#### SOURCE TEXT ####

JASPER, Tenn. — The long-running border dispute between Marion and Franklin counties has just one more hurdle before it comes to an end.
The Marion County Commission voted unanimously last week to ratify a private act establishing the exact location of the line between the two counties.
County Mayor John Graham said the Marion and Franklin boards adopted a resolution establishing a permanent border line near the end of 2013. Now that the state has approved it, the final step requires both counties to ratify what the Legislature has done.
Marion Commissioner Tommy Thompson said he wants to make sure that County Attorney Billy Gouger felt "secure" that the private act would end the border dispute once and for all.
Once Franklin's board approves the deal by a two-thirds majority vote, "it will be final," Gouger said.
He said county lines are determined by state law, and it was a "different interpretation" that was given to the old line originally described by surveyors in 1825 that caused the disagreement that has lasted for decades.

#### ENTRIES PROVIDED ####

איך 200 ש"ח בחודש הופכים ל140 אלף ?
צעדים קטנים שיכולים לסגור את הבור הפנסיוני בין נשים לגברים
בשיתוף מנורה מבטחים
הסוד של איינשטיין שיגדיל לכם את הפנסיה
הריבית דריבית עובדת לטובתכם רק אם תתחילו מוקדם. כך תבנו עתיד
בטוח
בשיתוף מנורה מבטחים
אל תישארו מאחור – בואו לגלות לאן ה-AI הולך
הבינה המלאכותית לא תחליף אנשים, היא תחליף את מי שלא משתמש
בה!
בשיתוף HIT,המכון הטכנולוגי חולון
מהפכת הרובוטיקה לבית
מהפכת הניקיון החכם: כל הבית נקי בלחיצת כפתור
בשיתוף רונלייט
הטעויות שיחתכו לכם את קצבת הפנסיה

####
#### ENTRIES PROVIDED ####

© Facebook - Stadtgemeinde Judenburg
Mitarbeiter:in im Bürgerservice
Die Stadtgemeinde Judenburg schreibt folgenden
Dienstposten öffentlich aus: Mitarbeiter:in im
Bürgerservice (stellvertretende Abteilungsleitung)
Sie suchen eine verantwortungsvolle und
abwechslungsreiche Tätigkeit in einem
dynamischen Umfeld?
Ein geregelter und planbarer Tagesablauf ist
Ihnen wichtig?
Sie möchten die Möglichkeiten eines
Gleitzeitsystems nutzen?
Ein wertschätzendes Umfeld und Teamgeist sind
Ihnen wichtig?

####

● **THINGS TO DO**
1/ In the article on the Marion–Franklin county border dispute, condense the paragraph beginning "County Mayor John Graham said" into a single shorter sentence that keeps its main facts.
2/ Extend the article on the Marion–Franklin county border dispute, picking up after its last sentence.

● **TASK-BY-TASK RESULTS**
1/ County Mayor John Graham said the Marion and Franklin boards adopted a resolution setting a permanent border line near the end of 2013, and with the state's approval given, both counties must now ratify the Legislature's action as the final step.

2/
Now, that problem has been resolved, Gouger said.
"Any surveyor can go out and pick up those points that have been marked," he said. "[The line] is truly established. It's marked all the way from the northernmost border between the counties to the Alabama state line."
Commissioner Gene Hargis said he would like the border to be "a little bit farther west," but he is glad to finally see the matter put to rest.
"Without spending a lot of taxpayers' money, I think this is about our only alternative," he said.
The Franklin County Commission is expected to vote on the measure at its next regular meeting June 16.
"It'll be nice because this has been going on for 25 years," Thompson said.